Continuous variable#

Given a continuous random variable $X$ with a Probability density function $f_{X}(x)$ , the expected value is

\text{E}[X]=\int_{-\infty}^{\infty} xf_{X}(x) \ dx

Similarly to the series above, integrals may diverge, in which case the variable does not have finite expectation.

Multiple variables#

The expected value is not defined for multiple variables. However, it is possible to find the expected value of one variable among many from the joint distribution function.
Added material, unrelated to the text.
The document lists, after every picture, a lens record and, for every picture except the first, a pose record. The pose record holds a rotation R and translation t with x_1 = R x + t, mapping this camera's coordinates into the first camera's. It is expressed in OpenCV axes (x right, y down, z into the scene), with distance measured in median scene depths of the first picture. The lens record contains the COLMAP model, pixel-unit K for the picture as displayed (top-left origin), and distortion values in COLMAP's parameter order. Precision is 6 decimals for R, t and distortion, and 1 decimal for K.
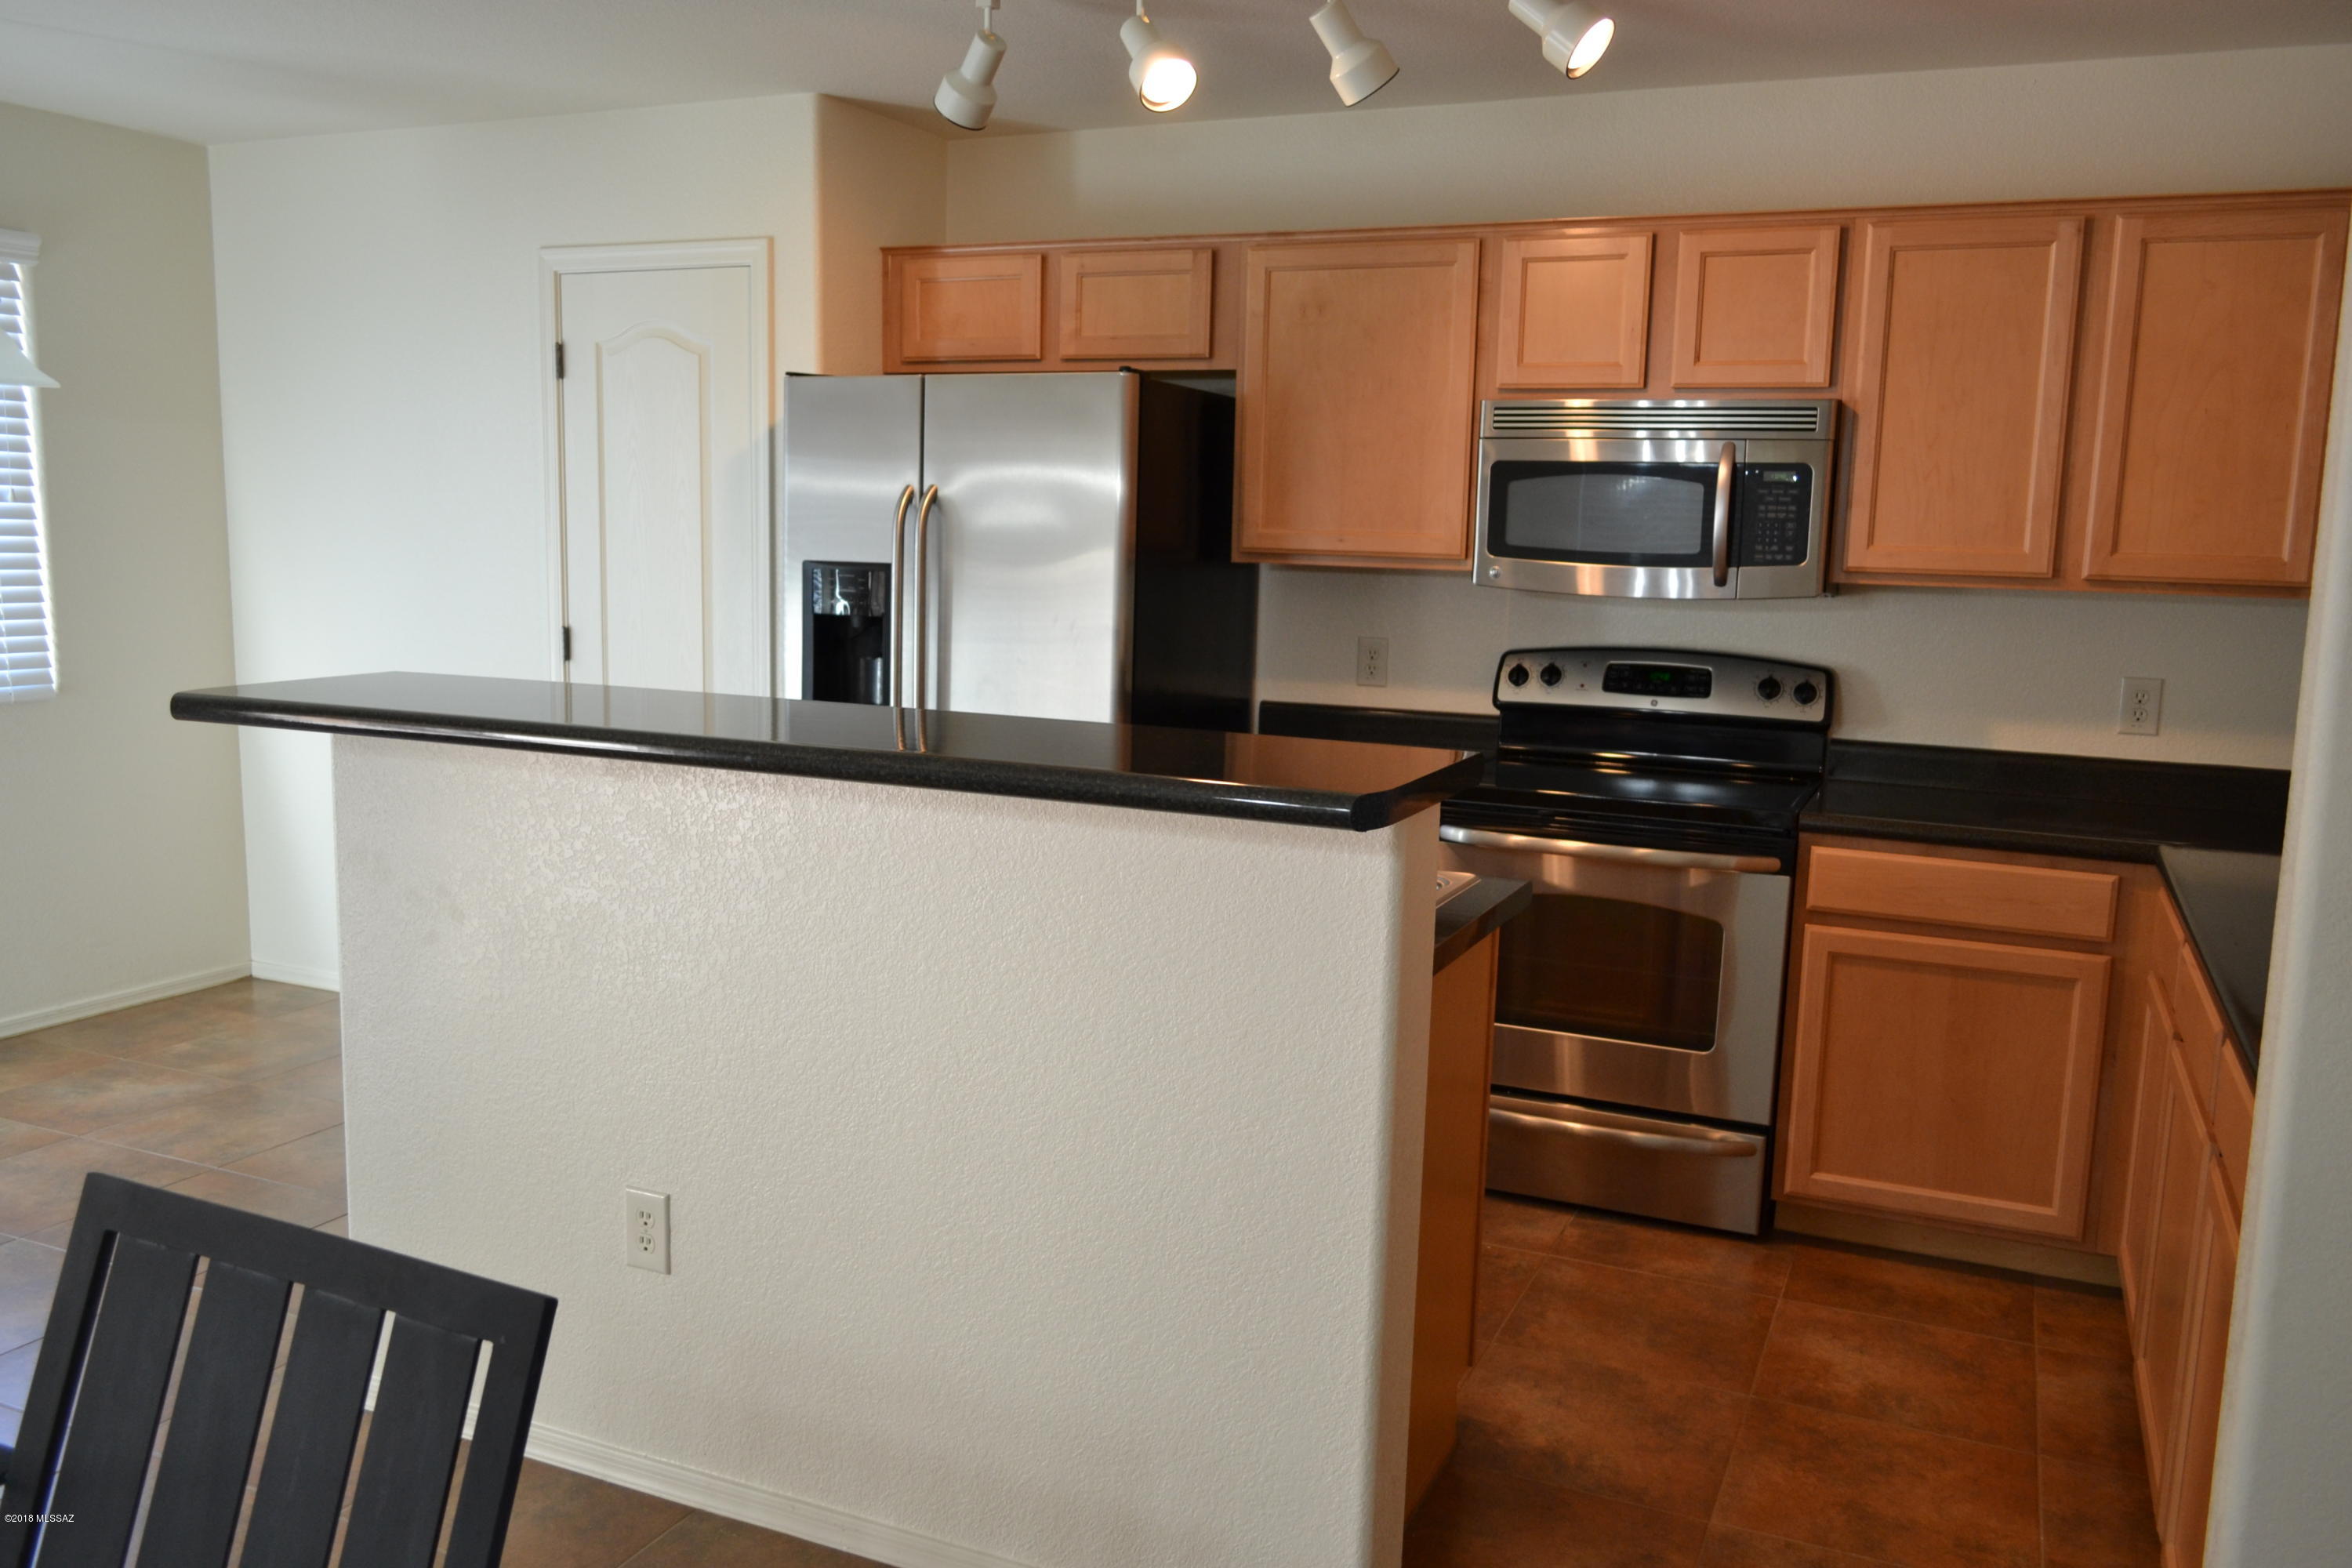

For $N$ continuous random variables $X_{1},\ldots,X_{N}$ with JDF $f(x_{1},\ldots,x_{N})$ , the expected value of $X_{i}$ is

\text{E}[X_{i}]=\int_{\Omega_{N}}\ldots \int_{\Omega_{1}}x_{i}f(x_{1},\ldots,x_{N})dx_{1}\ldots dx_{N}

Properties#

The expectation has some useful properties:

If $X>0$ then $\text{E}[X]>0$ .
It is linear: $\text{E}[aX+bY]=a\text{E}[X]+b\text{E}[Y]$ , where $a$ and $b$ are constants. This follows from the linearity of a series or integral.
It is monotonous: If $X\leq Y$ , then $\text{E}[X]\leq \text{E}[Y]$ .
If $X=Y$ , then $\text{E}[X]=\text{E}[Y]$ .
If $\text{E}[\lvert X \rvert]=0$ then $X=0$ .
If $X=c$ for a constant $c$ , then $\text{E}[X]=c$ . As a consequence, since the expectation is a constant, the expectation operator is idempotent: $\text{E}[\text{E}[X]]=\text{E}[X]$ .
$\text{E}[XY]\neq \text{E}[X]\text{E}[Y]$ in general. It is guaranteed to be equal if $X$ and $Y$ are independent variables, but could theoretically be true even if they are dependent.

Expected value arrays#

When dealing with a random vector $\mathbf{X}=(X_{1},\ldots,X_{N})$ , the expected value vector or mean vector is the vector of expected values:

\text{E}[\mathbf{X}]=(\text{E}[X_{1}],\ldots,\text{E}[X_{N}])

In this case, the linearity properties looks like

\text{E}[\mathrm{A}\mathbf{X}+\mathbf{b}]=\mathrm{A}\text{E}[\mathbf{X}]+\mathbf{b}

where $\mathrm{A}$ is an $N\times N$ matrix and $\mathbf{b}$ is an $N$ -dimensional vector. Similar nomenclature applies to the expected value matrix.